Upcoming changes to DataGrab 5

February 25, 2023

DataGrab is getting a much needed overhaul. 

DataGrab was initially released back in 2010, and it has remained largely unchanged since then. You configure it to read a CSV, JSON, or XML file, relate properties from the file to fields in ExpressionEngine, and it imports to create new entries or update existing entries. It was originally written to continually read from that file, over, and over, and over again. If your file had 5000 entries in it and it was attempting to import entry #4874 it meant that part of DataGrab's code had to execute a loop 4874 times to get to the row or item in the file to import an entry, and it executed the loop 4873 times before that, and 4872 times before that. That is a lot of memory consumption and overhead and it simply doesn't scale well.
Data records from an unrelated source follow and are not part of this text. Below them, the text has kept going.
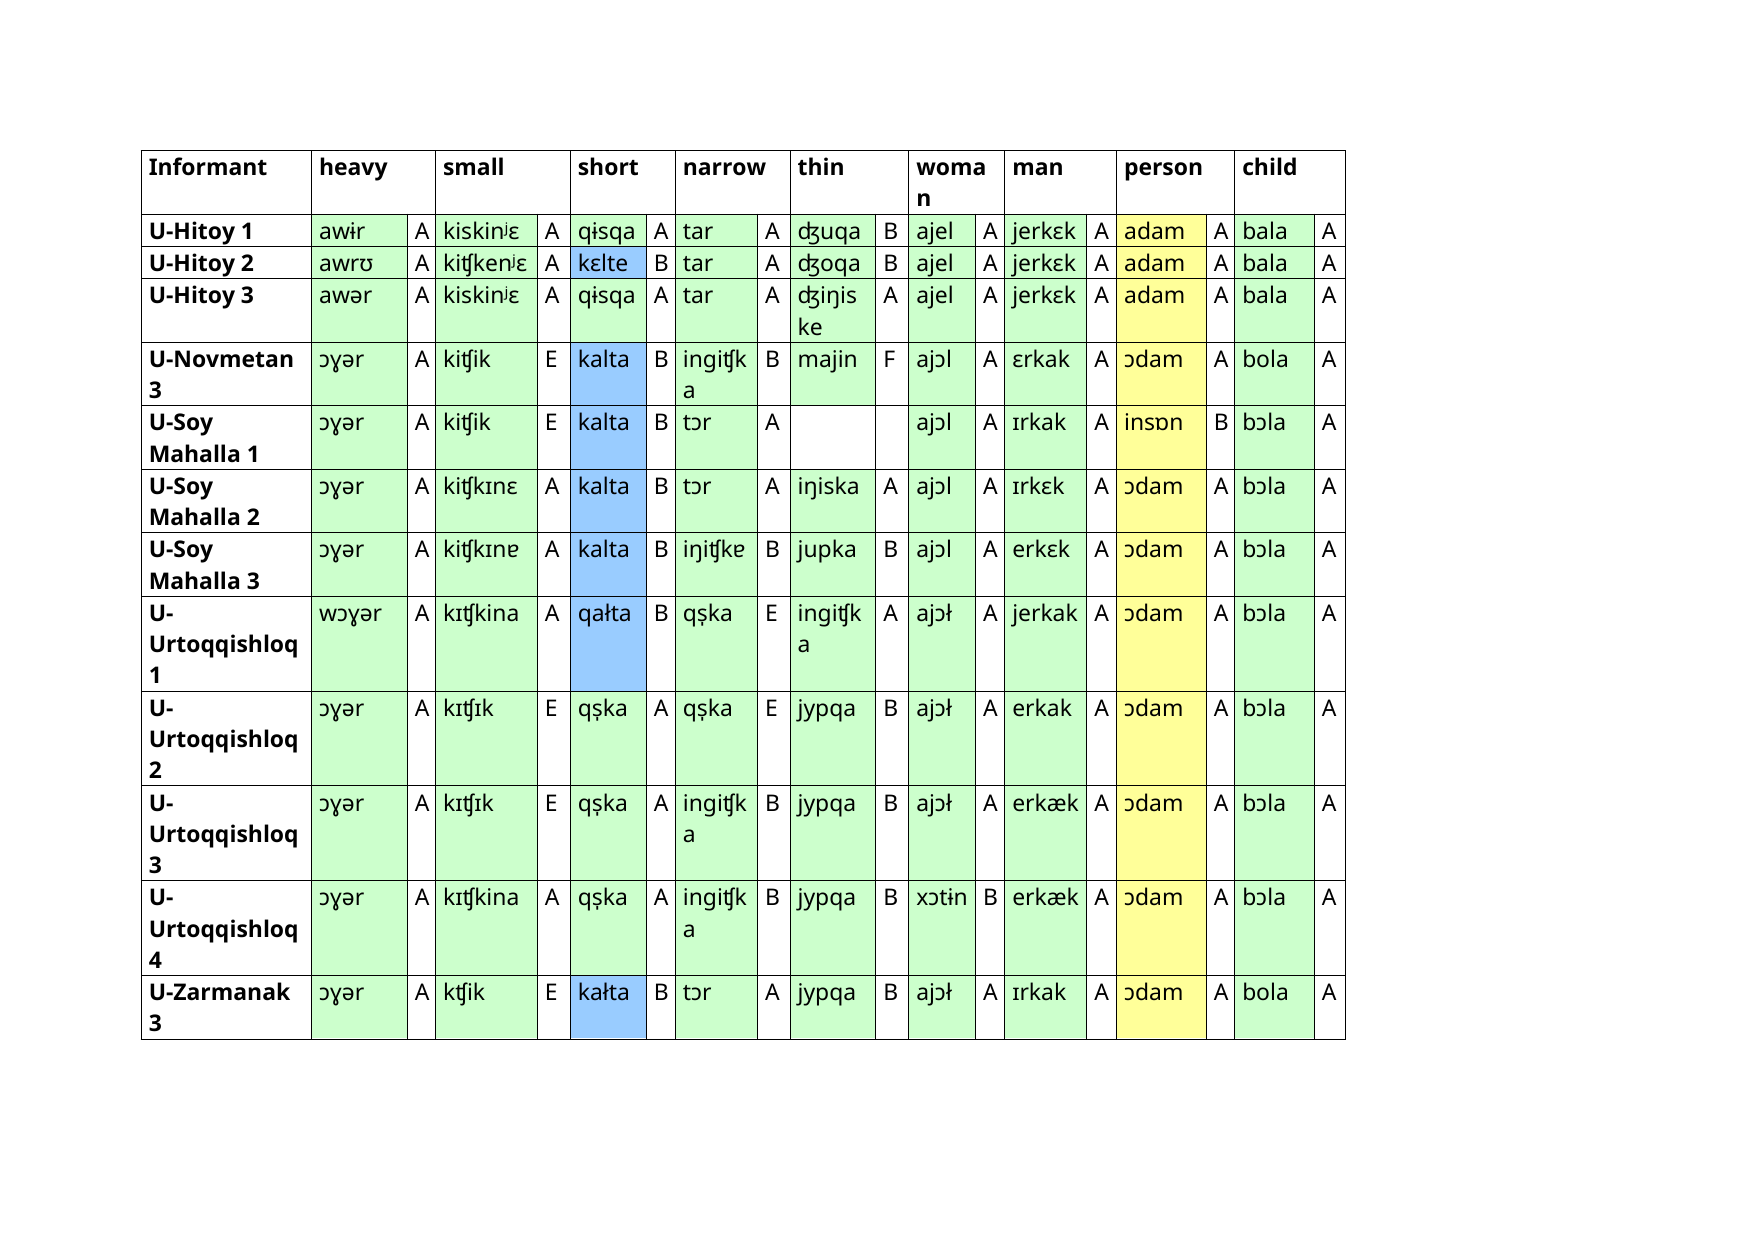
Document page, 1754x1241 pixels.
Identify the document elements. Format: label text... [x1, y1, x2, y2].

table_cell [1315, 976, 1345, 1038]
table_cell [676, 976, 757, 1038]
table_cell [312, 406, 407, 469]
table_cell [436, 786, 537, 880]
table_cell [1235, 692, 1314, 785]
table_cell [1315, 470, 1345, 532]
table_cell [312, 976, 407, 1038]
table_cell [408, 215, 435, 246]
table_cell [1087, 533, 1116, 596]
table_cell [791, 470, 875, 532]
table_header man [1005, 151, 1116, 213]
Had I originally written DataGrab in 2010 I probably would have done it the same way because I didn't know any better. But now I know better. DataGrab 5 is switching to a producer/consumer model using Laravel's Queue. When DataGrab 5 reads from your CSV, JSON, or XML file it will push (or produce) items into the queue. If you are running an import from withing the ExpressionEngine control panel it will immediately start consuming the entries to import them with workers.

Upcoming changes:

When importing within the control panel and you have configured your import to delete non-imported entries, you will see a second red progress bar. The first purple progress bar is the consumer that is importing the entries, and the second progress bar is the consumer that deletes the other entries. This used to be included in the same request, but hey, since we're using queues lets take advantage of them and split up the work.

datagrab-queue-delete.png

If you have an import that is incomplete, or in a waiting state, as soon as you open the DataGrab module page in the control panel it will resume importing. You won't have to manually re-initiate the import.

The "limit" parameter is used to determine how many entries a single worker will consume before shutting down. If you set the limit to 0 it will attempt to consume as many entries as it can until it runs up against your PHP's max_execution_time or memory limits. When those limits are reached, it will immediately start another worker and continue importing entries. Think of the workers as a way to batch the imports.
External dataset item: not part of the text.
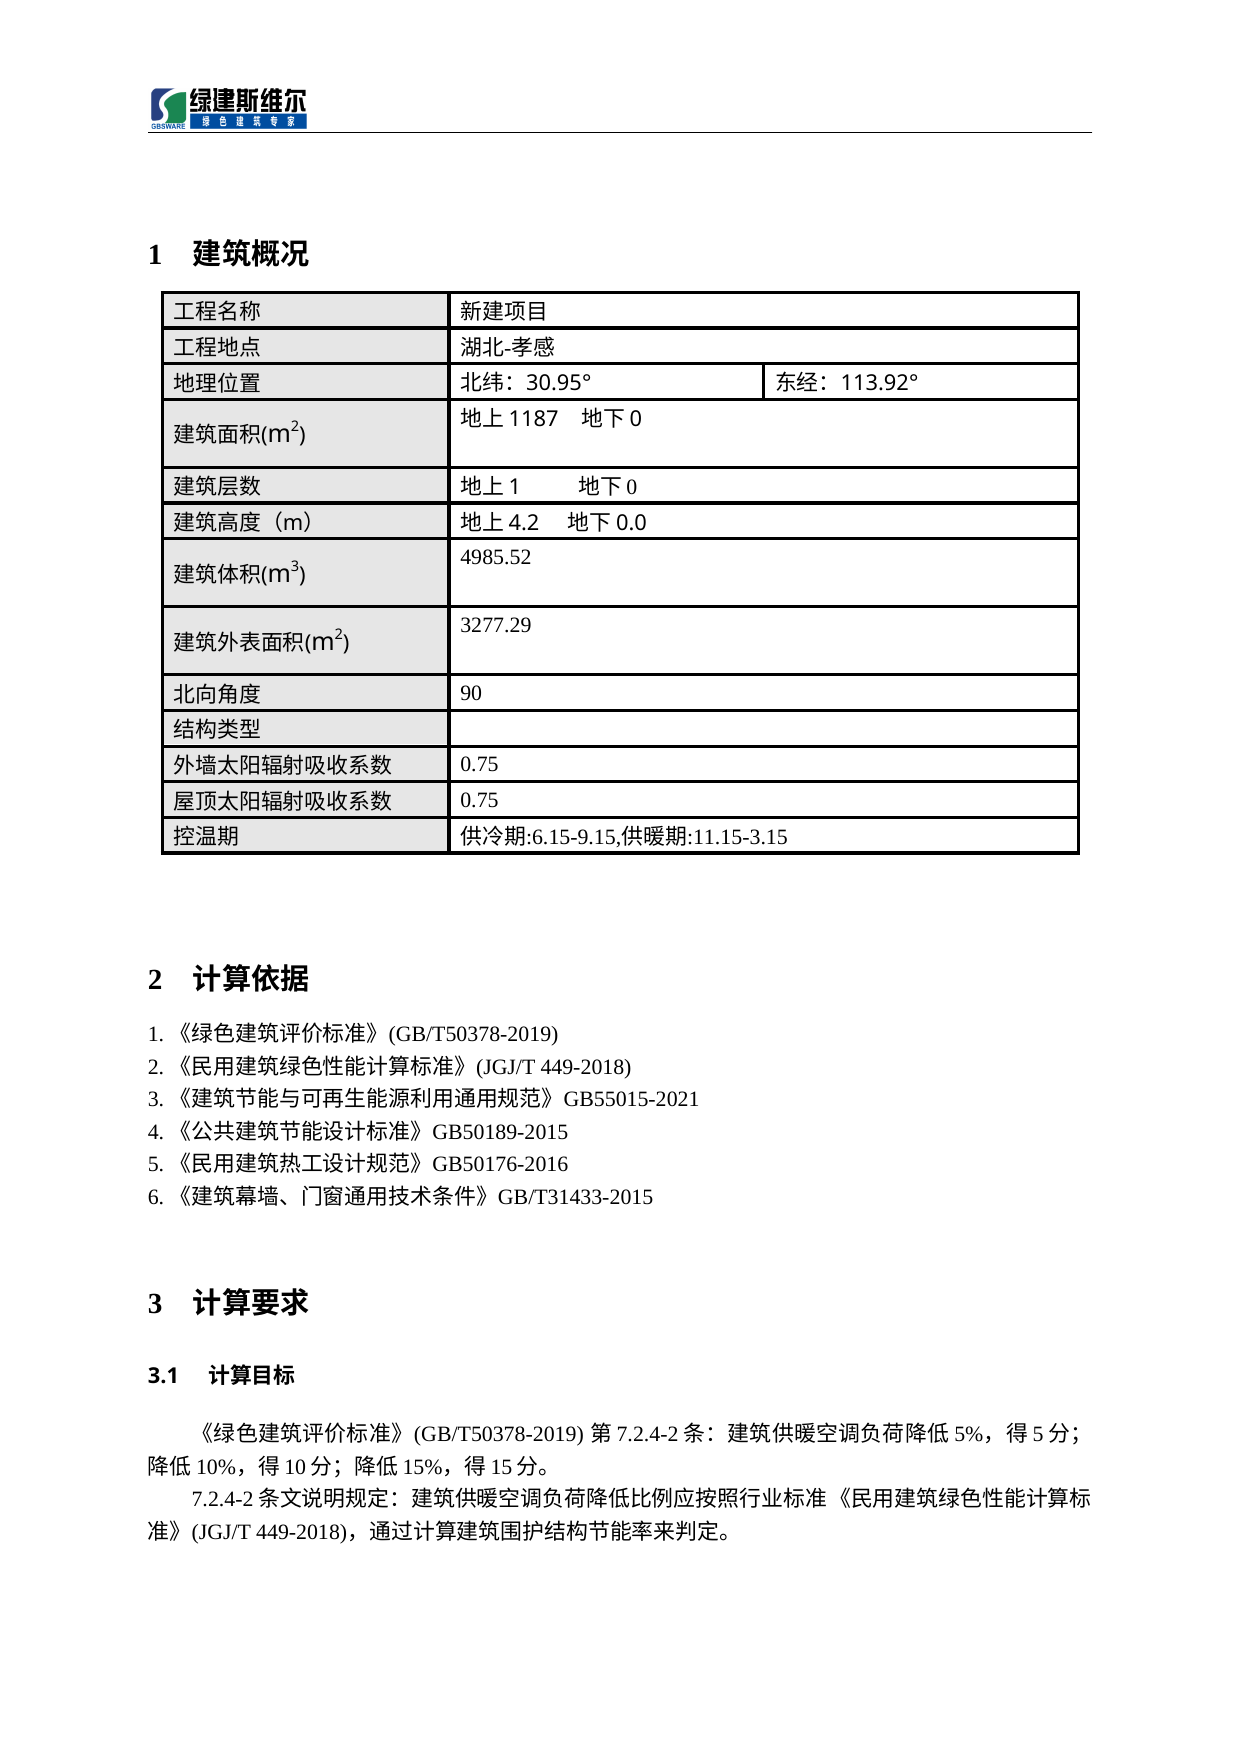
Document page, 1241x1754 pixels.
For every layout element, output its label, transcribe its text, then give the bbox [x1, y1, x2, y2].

If you only run imports from within the ExpressionEngine control panel, not much will change for you. If you had imports configured with a "limit" value below 50, upon upgrading to DataGrab 5 it will change the limit to 50. This is because the queue does a much better job at managing it's own resources and we don't have to set a "limit" of 1 to stay within the any PHP or server based timeout settings.

If you run imports from the CLI (command line) then some of these changes might be more important to you. If you use the import:run command without any additional arguments other than the --id, then it will automatically produce and consume all the entries from your import file. However, if you set a "limit" in your config it will terminate the import when it reaches the set limit. If you want to keep using the command this way it is best to set your limit to 0 in the imports config settings, or simply us the --limit=0 argument, which will let the consumer run until it self terminates.
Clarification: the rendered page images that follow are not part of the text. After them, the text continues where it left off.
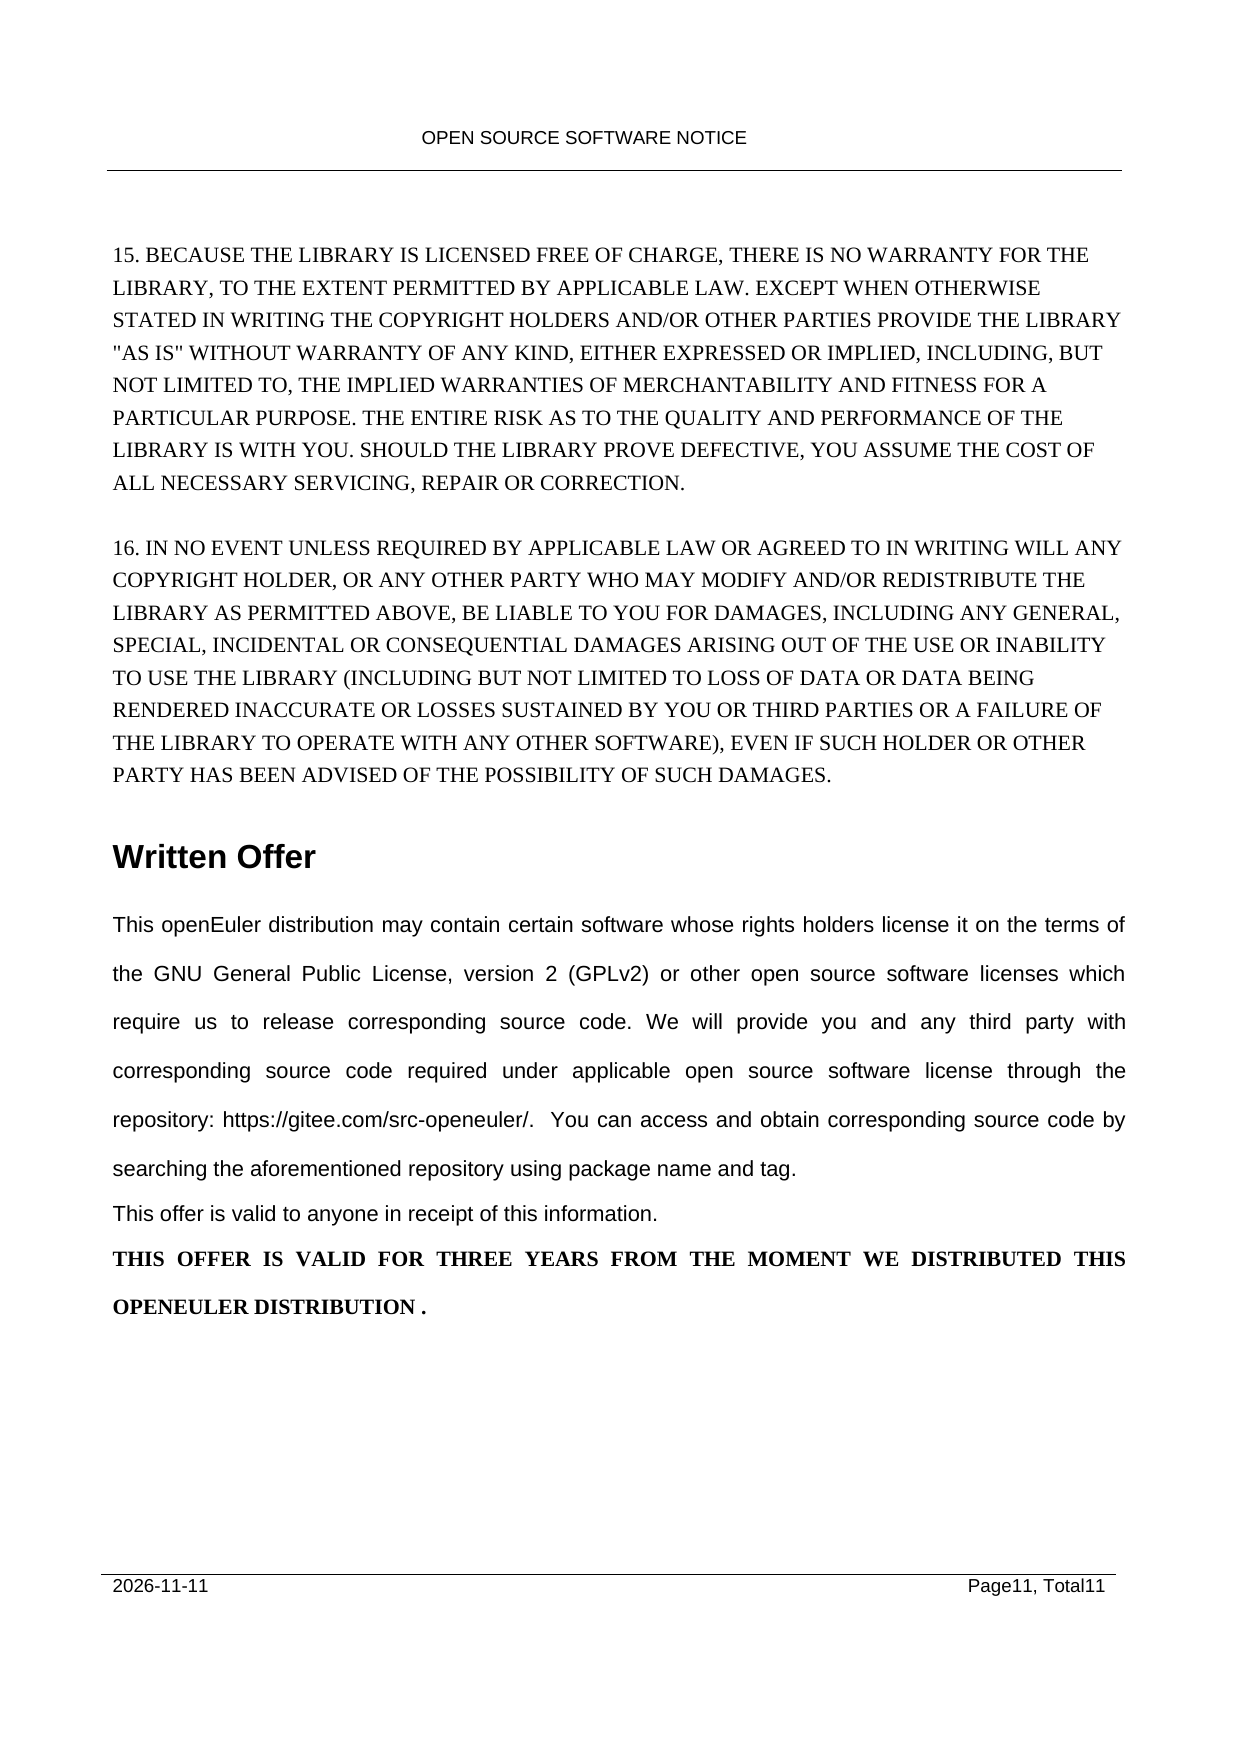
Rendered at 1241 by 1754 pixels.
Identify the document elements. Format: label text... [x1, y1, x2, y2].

text THIS OFFER IS VALID FOR THREE YEARS FROM THE MOMENT WE DISTRIBUTED THIS OPENEULER DISTRIBUTION . [112, 1242, 1128, 1323]
text Written Offer [112, 824, 1128, 889]
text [112, 206, 1128, 824]
text This offer is valid to anyone in receipt of this information. [112, 1197, 1128, 1229]
text This openEuler distribution may contain certain software whose rights holders license it on the terms of the GNU General Public License, version 2 (GPLv2) or other open source software licenses which require us to release corresponding source code. We will provide you and any third party with corresponding source code required under applicable open source software license through the repository: https://gitee.com/src-openeuler/. You can access and obtain corresponding source code by searching the aforementioned repository using package name and tag. [112, 908, 1128, 1184]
datagrab-queue-cli-opt.gif

php system/ee/eecli.php import:run --id=27

The previous command can propose problems if you're importing hundreds or thousands of entries, which is why you are now able to separate the two processes by defining a --producer or --consumer argument. If you're importing large amounts of data, using the separate --producer and --consumer argument is highly recommended. If a customer submits a ticket about having trouble importing 10,000 entries and are not using these CLI commands, then my first recommendation will be to use the CLI and these commands before any additional support is provided. 😉

php system/ee/eecli.php import:run --id=27 --producer

Running this command will only read entries from your import file and put them into the queue. If you have a daily import you can setup a crontab to schedule this command.

php system/ee/eecli.php import:run --id=27 --consumer

Running this command will create a single worker to consume entries from the queue. If you set a "limit" of 50, then it will only import 50 entries then terminate. You'll need to run the --consumer command again. The best way to do this is again to setup a crontab on a schedule to run the command every 1, 3, 5, or 30 minutes (or use supervisord). Choose any interval that works for you. If the queue is empty and there is nothing to consume, then it'll just terminate itself, and try again at the next interval.

I hope these changes bring more stability to DataGrab, especially for those importing large amounts of data. At the very least I can say the code is a lot cleaner and DataGrab isn't doing as much code gymnastics as it used to iterate through import files.

Version 5 will initially be released, hopefully in the next few weeks, with the default Database queue, and later versions will hopefully bring support to Amazon's SQS, Redis, and Beanstallkd queue drivers.